Identifying the Young Low-mass Stars within 25 pc. I. Spectroscopic Observations

TL;DR

This study conducts a high-resolution spectroscopic survey of 185 nearby M dwarfs to identify young, low-mass stars within 25 parsecs, revealing new members, binary systems, and age estimates crucial for future planet searches.

Contribution

It provides the first comprehensive spectroscopic characterization of nearby young M dwarfs, identifying new members and refining age diagnostics for low-mass stars.

Findings

Nearly half of the M dwarfs are newly identified not in the Gliese catalog.

Detected 30 spectroscopic binaries with strong X-ray emission due to tidal effects.

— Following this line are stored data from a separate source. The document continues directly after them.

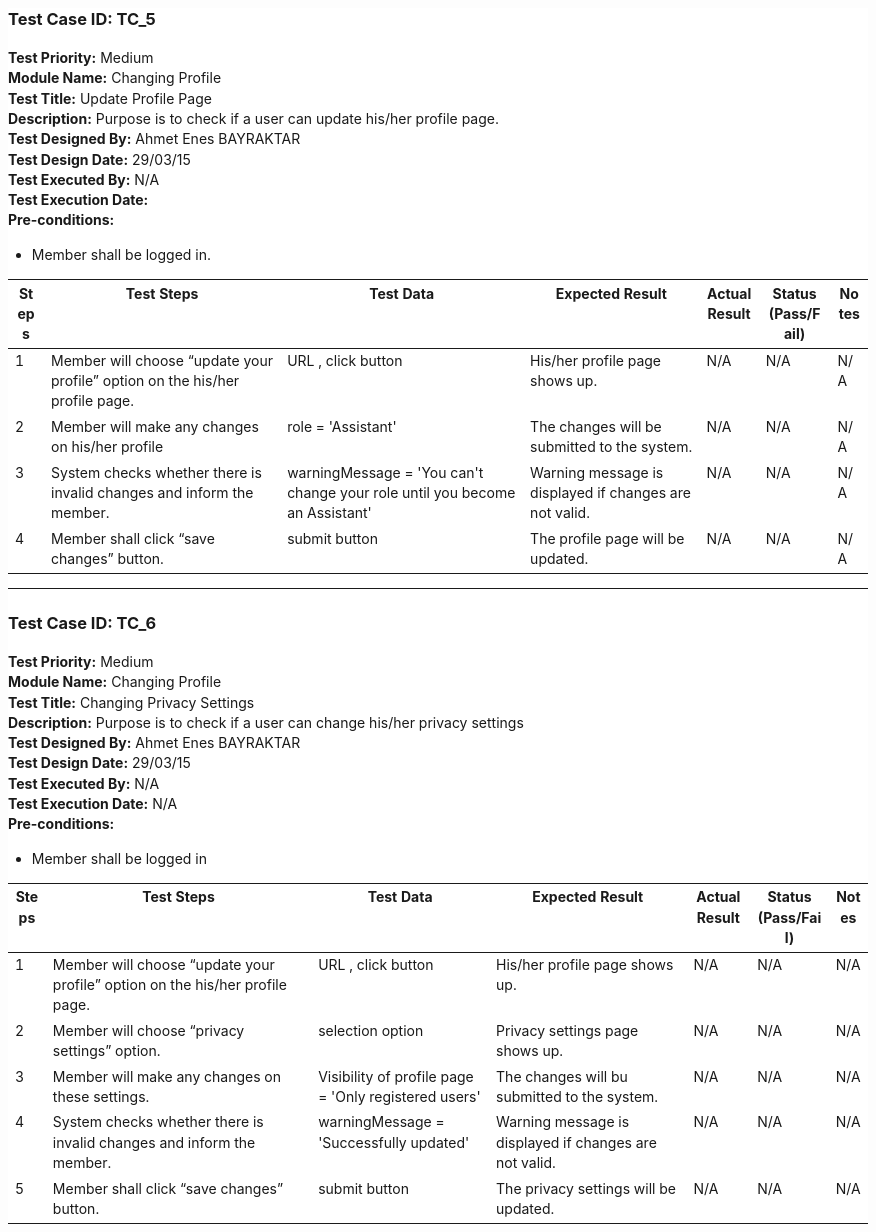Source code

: <h3>Test Case ID: TC_5</h3>
<b>Test Priority:</b> Medium <br>
<b>Module Name:</b>  Changing Profile<br>
<b>Test Title:</b> Update Profile Page <br>
<b>Description:</b> Purpose is to check if a user can update his/her profile page. <br>
<b>Test Designed By:</b> Ahmet Enes BAYRAKTAR <br>
<b>Test Design Date:</b> 29/03/15 <br>
<b>Test Executed By:</b> N/A <br>
<b>Test Execution Date:</b> <br>
<b>Pre-conditions:</b>
<ul><li>Member shall be logged in.</li></ul>


<table><thead><th> <b>Steps</b> </th><th> <b>Test Steps</b> </th><th> <b>Test Data</b> </th><th> <b>Expected Result</b> </th><th> <b>Actual Result</b> </th><th> <b>Status (Pass/Fail)</b> </th><th> <b>Notes</b> </th></thead><tbody>
<tr><td>1 </td><td> Member will choose “update your profile” option on the his/her profile page. </td><td> URL , click button  </td><td> His/her profile page shows up. </td><td>N/A</td><td>N/A</td><td>N/A</td></tr>
<tr><td>2 </td><td> Member will make any changes on his/her profile </td><td> role = 'Assistant'  </td><td> The changes will be submitted to the system. </td><td>N/A</td><td>N/A</td><td>N/A</td></tr>
<tr><td>3 </td><td> System checks whether there is invalid changes and inform the member. </td><td> warningMessage = 'You can't change your role until you become an Assistant'  </td><td> Warning message is displayed if changes are not valid. </td><td>N/A</td><td>N/A</td><td>N/A</td></tr>
<tr><td>4 </td><td> Member shall click “save changes” button. </td><td> submit button </td><td> The profile page will be updated. </td><td>N/A</td><td>N/A</td><td>N/A</td></tr></tbody></table>

<hr />

<h3>Test Case ID: TC_6</h3>
<b>Test Priority:</b> Medium <br>
<b>Module Name:</b>  Changing Profile<br>
<b>Test Title:</b> Changing Privacy Settings <br>
<b>Description:</b> Purpose is to check if a user can change his/her privacy settings <br>
<b>Test Designed By:</b> Ahmet Enes BAYRAKTAR <br>
<b>Test Design Date:</b> 29/03/15 <br>
<b>Test Executed By:</b> N/A <br>
<b>Test Execution Date:</b> N/A  <br>
<b>Pre-conditions:</b>
<ul><li>Member shall be logged in</li></ul>


<table><thead><th> <b>Steps</b> </th><th> <b>Test Steps</b> </th><th> <b>Test Data</b> </th><th> <b>Expected Result</b> </th><th> <b>Actual Result</b> </th><th> <b>Status (Pass/Fail)</b> </th><th> <b>Notes</b> </th></thead><tbody>
<tr><td>1 </td><td> Member will choose “update your profile” option on the his/her profile page. </td><td> URL , click button  </td><td> His/her profile page shows up. </td><td>N/A</td><td>N/A</td><td>N/A</td></tr>
<tr><td>2 </td><td> Member will choose “privacy settings” option. </td><td> selection option  </td><td> Privacy settings page shows up. </td><td>N/A</td><td>N/A</td><td>N/A</td></tr>
<tr><td>3 </td><td> Member will make any changes on these settings. </td><td> Visibility of profile page = 'Only registered users' </td><td> The changes will bu submitted to the system. </td><td>N/A</td><td>N/A</td><td>N/A</td></tr>
<tr><td>4 </td><td> System checks whether there is invalid changes and inform the member. </td><td> warningMessage = 'Successfully updated'  </td><td> Warning message is displayed if changes are not valid. </td><td>N/A</td><td>N/A</td><td>N/A</td></tr>
<tr><td>5 </td><td> Member shall click “save changes” button. </td><td> submit button  </td><td> The privacy settings will be updated. </td><td>N/A</td><td>N/A</td><td>N/A</td></tr></tbody></table>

Estimated the age of the sample, finding most are younger than 300 Myr, with some under 10 Myr.

Abstract

We have completed a high-resolution (R=60,000) optical spectroscopic survey of 185 nearby M dwarfs identified using ROSAT data to select active, young objects with fractional X-ray luminosities comparable to or greater than Pleiades members. Our targets are drawn from the NStars 20-pc census and the Moving-M sample with distances determined from parallaxes or spectrophotometric relations. Nearly half of the resulting M dwarfs are not present in the Gliese catalog and have no previously published spectral types. We identified 30 spectroscopic binaries (SBs) from the sample, which have strong X-ray emission due to tidal spin-up rather than youth. This is equivalent to a 16% spectroscopic binary fraction, with at most a handful of undiscovered SBs. We estimate upper limits on the age of the remaining M dwarfs using spectroscopic youth indicators such as surface gravity-sensitive indices (CaH and K I). We find that for a sample of field stars with no metallicity measurements, a single CaH gravity index may not be sufficient, as higher metallicities mimic lower gravity. This is demonstrated in a sub-sample of metal-rich RV standards, which appear to have low surface gravity as measured by the CaH index, yet show no other evidence of youth. We also use additional youth diagnostics such as lithium absorption and strong H-alpha emission to set more stringent age limits. Eleven M dwarfs with no H-alpha emission or absorption are likely old (>400 Myr) and were caught during an X-ray flare. We estimate that our final sample of the 144 youngest and nearest low-mass objects in the field is less than 300 Myr old, with 30% of them being younger than 150 Myr and 4 very young (<10 Myr), representing a generally untapped and well-characterized resource of M dwarfs for intensive planet and disk searches.